Figure 4. IFNγ regulates A. muciniphila abundance through Irgm1.

(a) Heat map of transcript abundance of IFNγ-dependent genes. Genes that show differential abundance between wild type and IFNγKO (t-test FDR<0.1), but no difference between IFNγKO/Akkneg and IFNγKO/Akkpos (t-test FDR<0.1) are shown. (b) Network reconstruction of IFNγ-dependent genes shown in a. Colours indicate fold change of expression as indicated in a. A file containing complete information for this network is available for download upon request. (c) Correlation of IFNγ-dependent genes with A. muciniphila levels. Pearson correlation between ileum A. muciniphila abundance and gene expression were calculated in three groups separately and the average correlation coefficient was shown. Colour intensity of each point indicates strength of correlation to A. muciniphila levels. Size of each point indicates average shortest path length, with larger points representing longer paths. (d) Ranking of IFNγ-dependent genes as potential regulators of A. muciniphila. Ranking takes into account strength of correlation with A. muciniphila and average shortest path length, with longer path lengths (that is, more peripheral to the network) resulting in higher ranking scores. See ‘Methods' section for a more detailed description of calculation of this rank score. (e) A. muciniphila abundance in Irgm1KO mice housed in specific pathogen free conditions (n=7 wild type, 10 Irgm1KO) and conventional conditions (n=11 per genotype) by qPCR, represented as per cent A. muciniphila of total 16S rRNA DNA. (f) Gene expression of top IFNγ-dependent candidate genes from d determined by RNA-seq in the Irgm1KO ileum under specific pathogen free conditions; n=7 wild type (black symbols), 10 Irgm1KO (orange symbols). Acpp, acid phosphatase, prostate; Gbp4, guanylate binding protein 4; Irgm1, immunity-related GTPase family, M; Stat1, signal transducer and activator of transcription 1; SPF, Specific pathogen free; Ubd, Ubiquitin D. Median line displayed on dot plots. *P<0.05 by one-tailed Mann–Whitney test.
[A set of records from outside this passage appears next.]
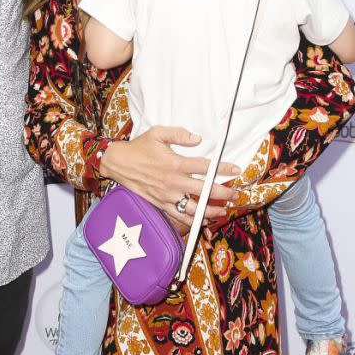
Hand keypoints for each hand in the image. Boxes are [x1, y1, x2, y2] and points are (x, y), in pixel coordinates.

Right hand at [99, 127, 240, 231]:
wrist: (119, 163)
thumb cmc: (139, 148)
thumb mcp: (157, 133)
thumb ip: (179, 134)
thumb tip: (197, 138)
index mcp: (175, 163)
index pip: (205, 167)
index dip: (223, 168)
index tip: (236, 170)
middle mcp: (173, 181)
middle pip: (204, 190)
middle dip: (223, 192)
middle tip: (235, 193)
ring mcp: (167, 195)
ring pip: (194, 207)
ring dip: (211, 210)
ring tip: (223, 209)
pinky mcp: (161, 203)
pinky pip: (179, 215)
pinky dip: (193, 220)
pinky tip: (204, 221)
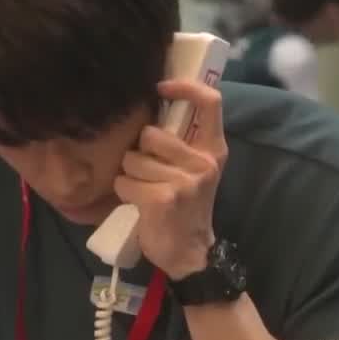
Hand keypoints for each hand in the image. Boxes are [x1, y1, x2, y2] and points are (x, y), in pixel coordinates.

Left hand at [113, 79, 226, 280]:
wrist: (189, 252)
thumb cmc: (186, 207)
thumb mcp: (194, 170)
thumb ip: (182, 143)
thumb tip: (155, 105)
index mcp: (214, 150)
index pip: (210, 102)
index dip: (185, 87)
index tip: (160, 88)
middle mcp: (203, 162)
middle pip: (150, 134)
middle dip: (138, 152)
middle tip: (146, 171)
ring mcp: (184, 181)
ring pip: (132, 159)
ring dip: (129, 175)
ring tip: (143, 190)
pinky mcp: (163, 199)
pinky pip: (125, 182)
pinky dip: (124, 193)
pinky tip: (138, 205)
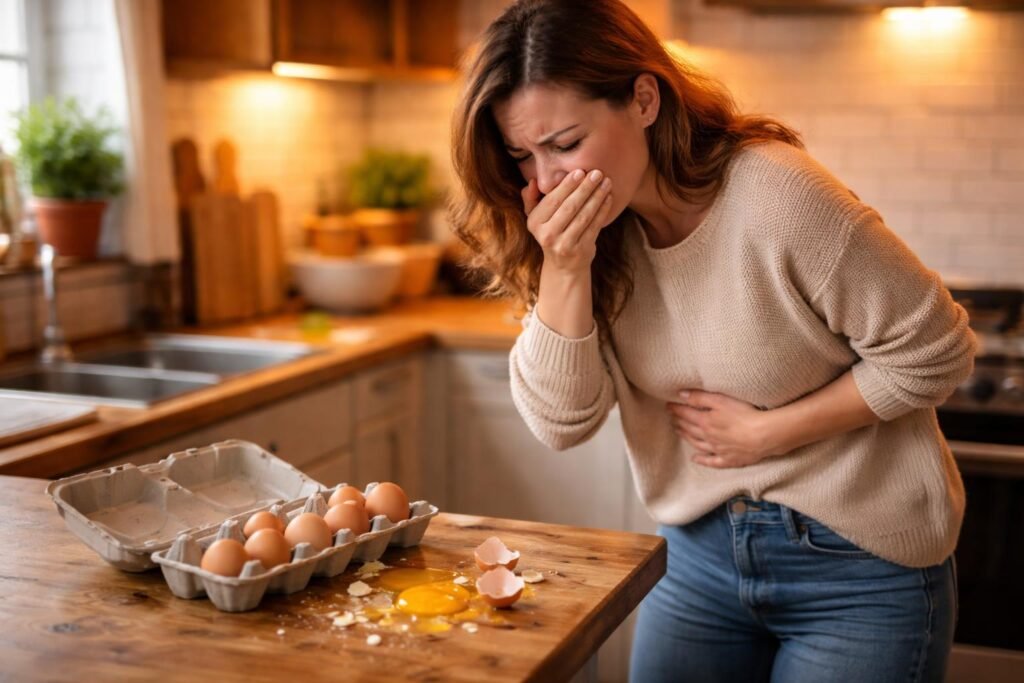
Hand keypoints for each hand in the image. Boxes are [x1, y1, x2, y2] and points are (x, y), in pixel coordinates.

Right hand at [523, 169, 613, 273]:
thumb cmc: (551, 232)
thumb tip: (532, 182)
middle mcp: (547, 235)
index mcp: (534, 223)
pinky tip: (608, 198)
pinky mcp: (581, 250)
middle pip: (569, 207)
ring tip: (606, 182)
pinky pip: (594, 226)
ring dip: (597, 197)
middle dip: (585, 188)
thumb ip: (531, 198)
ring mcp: (564, 244)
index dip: (567, 186)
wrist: (563, 266)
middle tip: (597, 173)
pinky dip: (602, 210)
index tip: (580, 171)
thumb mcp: (536, 218)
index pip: (552, 201)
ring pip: (584, 216)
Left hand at [666, 390, 783, 467]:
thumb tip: (681, 395)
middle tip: (672, 418)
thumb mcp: (721, 400)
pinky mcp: (729, 459)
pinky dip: (702, 460)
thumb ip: (700, 397)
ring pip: (698, 444)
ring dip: (687, 438)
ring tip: (679, 433)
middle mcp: (708, 437)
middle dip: (679, 422)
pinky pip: (712, 461)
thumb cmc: (744, 414)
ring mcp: (718, 449)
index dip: (676, 409)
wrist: (764, 436)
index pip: (686, 414)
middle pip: (689, 429)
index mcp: (705, 421)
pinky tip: (695, 459)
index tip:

Figure 5. A. muciniphila correlates to glucose measures in human subjects and is reduced in diabetic patients.

(a,b) Spearman correlation of A. muciniphila percent abundance with fasting glucose (a) and HbA1c (b) in participants in the Advento Study (n=94) (c) A. muciniphila percent abundance in normal (n=58), pre-diabetic (n=31) and type 2 diabetic subjects (n=11). Bar plot represents mean and 95% confidence interval. Significance assessed by one-tailed Mann–Whitney test. (d) Heat map of Pearson correlation coefficients between each individual IFNγ-dependent gene and abundance of A. muciniphila of duodenal biopsies in three groups of samples. Individual P value<0.2, combined FDR<0.1 for 59 out of 69 genes (Supplementary Data 6); genes ranked by strength of correlation according to Fisher's combined probability test. Grey colour indicates that a gene was below the level of detection. *P<0.05, **P<0.01, ***P<0.001. (e) Graphical model for regulation of glucose metabolism by IFNγ through the microbiota. IFNγ regulates expression of genes such as Irgm1 and Gbp4, which in turn, contribute to regulation of A. muciniphila levels in the gut. Differences in A. muciniphila abundance ultimately result in differences in systemic glucose tolerance in the host, with higher abundance of A. muciniphila inducing improvement of tolerance. CVID, Common Variable Immunodeficiency; CVID-GI, CVID with gastrointestinal symptoms; HV, healthy volunteer.